→ **ACTIVITY**
For the material below, the sole required output is the number of lines that include "casing".

→ **DATA FOR REVIEW**
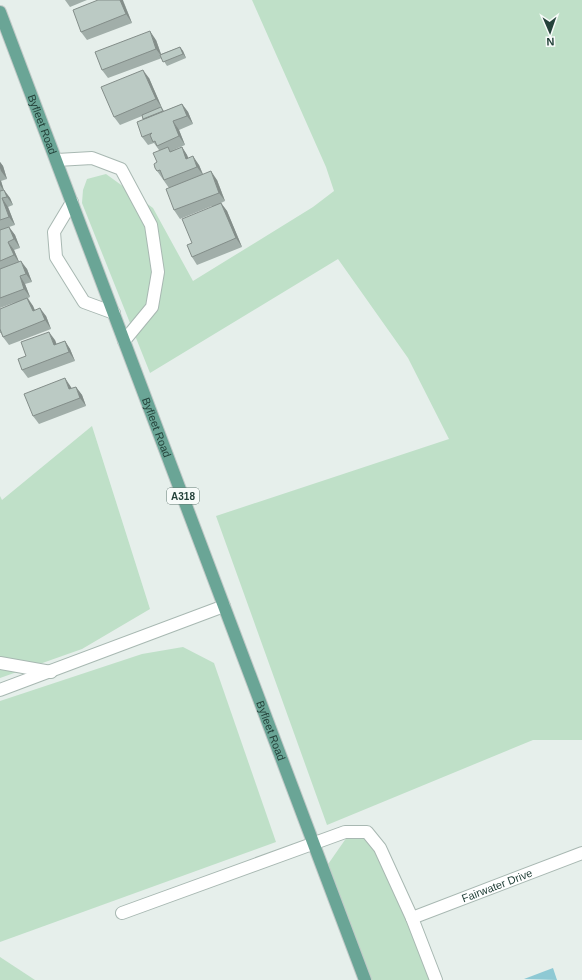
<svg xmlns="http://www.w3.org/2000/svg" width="582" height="980" font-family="Arial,sans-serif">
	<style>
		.green { fill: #bfe0c8 }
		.water { fill: #8ec9d4 }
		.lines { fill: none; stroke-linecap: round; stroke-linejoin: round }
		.minor-casing { stroke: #a8b8b2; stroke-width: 14 }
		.major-casing { stroke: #c2cac8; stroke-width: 14 }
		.minor { stroke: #fff; stroke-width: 12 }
		.major { stroke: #6aa596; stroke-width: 12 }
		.wall { fill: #a1aea9 }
		.shaded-wall { fill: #838d89 }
		.building { fill: #bbcac4; stroke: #838d89 }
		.labels { text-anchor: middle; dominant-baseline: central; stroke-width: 4; stroke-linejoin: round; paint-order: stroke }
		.shield { fill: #f7fbf9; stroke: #637a73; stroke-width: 1 }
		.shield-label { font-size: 10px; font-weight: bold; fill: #24423a }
		.street-label { font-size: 11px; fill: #24423a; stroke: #f7fbf9 }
	</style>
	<rect width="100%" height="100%" fill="#e6efeb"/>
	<g class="green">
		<path d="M 252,0 L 582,0 L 582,740 L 533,740 L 327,825 L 216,516 L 449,439 L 408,358 L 338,259 L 150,373 L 82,203 L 83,190 L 87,179 L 106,174 L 153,208 L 193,281 L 313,207 L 334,191 L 326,167 Z"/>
		<path d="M 92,426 L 150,609 L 82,649 L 0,678 L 0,496 L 2,500 Z"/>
		<path d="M 183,647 L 214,663 L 276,842 L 0,942 L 0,701 L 142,654 Z"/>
		<path d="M 367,832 L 435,980 L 365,980 L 324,870 L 347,837 Z"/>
		<path d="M 0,957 L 35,980 L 0,980 Z"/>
	</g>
	<path class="water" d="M 553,968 L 557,980 L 524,979 Z"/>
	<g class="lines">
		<defs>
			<g id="minor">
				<path d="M 57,160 L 92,158 L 121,169 L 151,225 L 158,272 L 152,307 L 124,341"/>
				<path d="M 72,202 L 54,232 L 56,257 L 84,302 L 114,313"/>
				<path d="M 0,663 L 51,672"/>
				<path d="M 0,690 L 224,606"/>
				<path d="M 122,913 L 345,832 L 367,832 L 380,848 L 412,918 L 436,980"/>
				<path id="s1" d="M 412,918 L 582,853"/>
			</g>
			<g id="major">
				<path id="s2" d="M 0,12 L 365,980"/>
			</g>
		</defs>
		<use href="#minor" class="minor-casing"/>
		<use href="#major" class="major-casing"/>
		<use href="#minor" class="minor"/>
		<use href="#major" class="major"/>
	</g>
	<g class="wall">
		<path d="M 65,0 L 87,0 L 70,7 Z"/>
		<path d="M 98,0 L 123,0 L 132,23 L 87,40 L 81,32 Z"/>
		<path d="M 156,40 L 161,54 L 180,47 L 183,51 L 186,58 L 167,66 L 162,58 L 108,78 L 102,70 Z"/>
		<path d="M 149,78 L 162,108 L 164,111 L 182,104 L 188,112 L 193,124 L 179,130 L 185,145 L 171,151 L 182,147 L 187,155 L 188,158 L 199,165 L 203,174 L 217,180 L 225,201 L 221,203 L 227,211 L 242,247 L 197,265 L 192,257 L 192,243 L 212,206 L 180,219 L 174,210 L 169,188 L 155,168 L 160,150 L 159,150 L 154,143 L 148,145 L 142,137 L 143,119 L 142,116 L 120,125 L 114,117 Z"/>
		<path d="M 0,162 L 3,166 L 7,179 L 1,181 L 4,190 L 10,198 L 13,205 L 8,207 L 15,225 L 9,227 L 15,235 L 20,248 L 14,250 L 19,262 L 27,269 L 32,282 L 25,284 L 30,297 L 28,298 L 33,306 L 35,310 L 46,316 L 51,329 L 9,345 L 3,337 L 1,333 L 0,333 L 0,309 L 16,302 L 0,308 Z"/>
		<path d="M 55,340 L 56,344 L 65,341 L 70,349 L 75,361 L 28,378 L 22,370 L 26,356 Z"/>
		<path d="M 71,387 L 71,389 L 76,387 L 82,395 L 86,406 L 39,424 L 33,416 Z"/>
	</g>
	<g class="shaded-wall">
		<path d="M 120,0 L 123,0 L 123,1 L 132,23 L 126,14 Z"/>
		<path d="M 150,31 L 156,40 L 162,57 L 156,49 Z"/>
		<path d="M 180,47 L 183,51 L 186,58 L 183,54 Z"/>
		<path d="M 143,70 L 149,78 L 162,108 L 156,99 Z"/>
		<path d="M 182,104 L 188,112 L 193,124 L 187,116 Z"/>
		<path d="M 173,121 L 179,130 L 185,145 L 179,136 Z"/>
		<path d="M 182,147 L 187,155 L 192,167 L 186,159 Z"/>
		<path d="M 193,156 L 199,165 L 203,175 L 197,167 Z"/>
		<path d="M 0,162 L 3,166 L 7,179 L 1,171 L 0,168 Z"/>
		<path d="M 211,171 L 217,180 L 225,201 L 219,193 Z"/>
		<path d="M 0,180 L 1,181 L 4,191 L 0,185 Z"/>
		<path d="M 4,190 L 10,198 L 13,205 L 7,197 Z"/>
		<path d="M 2,198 L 8,207 L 15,225 L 9,217 Z"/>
		<path d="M 221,203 L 227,211 L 242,247 L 236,238 Z"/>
		<path d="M 9,227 L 15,235 L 20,248 L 14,239 Z"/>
		<path d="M 8,242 L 14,250 L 20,264 L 14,255 Z"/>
		<path d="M 21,261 L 27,269 L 32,282 L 26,274 Z"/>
		<path d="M 20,276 L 25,284 L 30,297 L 24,289 Z"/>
		<path d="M 27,298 L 33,306 L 38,319 L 33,311 Z"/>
		<path d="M 40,308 L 46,316 L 51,329 L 45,320 Z"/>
		<path d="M 49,332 L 55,340 L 60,353 L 54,345 Z"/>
		<path d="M 65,341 L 70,349 L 75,361 L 69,352 Z"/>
		<path d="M 65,378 L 71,387 L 75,398 L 69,389 Z"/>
		<path d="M 76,387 L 82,395 L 86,406 L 80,398 Z"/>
	</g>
	<g class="building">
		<path d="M 98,0 L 120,0 L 126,14 L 81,32 L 73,10 Z"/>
		<path d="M 150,31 L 156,49 L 102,70 L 95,52 Z"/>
		<path d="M 180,47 L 183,54 L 163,62 L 160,55 Z"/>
		<path d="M 143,70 L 156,99 L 114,117 L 101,87 Z"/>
		<path d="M 182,104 L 187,116 L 173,121 L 179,136 L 157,146 L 155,141 L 153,142 L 150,135 L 152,133 L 142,137 L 137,122 Z"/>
		<path d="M 161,107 L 163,111 L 143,119 L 142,115 Z"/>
		<path d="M 168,147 L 170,152 L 182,147 L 186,159 L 193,156 L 197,167 L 164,180 L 160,170 L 157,171 L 155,168 L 154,164 L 157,162 L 153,153 Z"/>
		<path d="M 211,171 L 219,193 L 174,210 L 166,189 Z"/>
		<path d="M 4,190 L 7,197 L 2,198 L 9,217 L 0,220 L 0,191 Z"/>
		<path d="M 221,203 L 236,238 L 192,257 L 187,245 L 192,243 L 182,219 Z"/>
		<path d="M 9,227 L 14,239 L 8,242 L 14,255 L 0,261 L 0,230 Z"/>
		<path d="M 21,261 L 26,274 L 20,276 L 24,289 L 0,298 L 0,269 Z"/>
		<path d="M 27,298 L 33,311 L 40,308 L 45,320 L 3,337 L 0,329 L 0,309 Z"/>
		<path d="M 49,332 L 54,345 L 65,341 L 69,352 L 22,370 L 18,359 L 26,356 L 21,342 Z"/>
		<path d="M 65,378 L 69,389 L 76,387 L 80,398 L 33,416 L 24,394 Z"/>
	</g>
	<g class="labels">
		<rect class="shield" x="167" y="488" width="32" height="16" rx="3"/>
		<g class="shield-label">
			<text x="183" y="496">A318</text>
		</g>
		<g class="street-label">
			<text stroke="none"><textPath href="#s2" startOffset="120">Byfleet Road</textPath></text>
			<text stroke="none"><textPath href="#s2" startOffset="444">Byfleet Road</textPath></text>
			<text stroke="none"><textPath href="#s2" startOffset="768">Byfleet Road</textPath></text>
			<text stroke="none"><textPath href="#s1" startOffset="91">Fairwater Drive</textPath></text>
		</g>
	</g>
	<g transform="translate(550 32) rotate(178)" stroke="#f7fbf9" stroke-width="3" paint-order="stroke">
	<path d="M0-3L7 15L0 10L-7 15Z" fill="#24423a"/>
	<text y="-6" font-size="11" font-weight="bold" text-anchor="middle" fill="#24423a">N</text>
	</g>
</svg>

→ **ANSWER SECTION**
4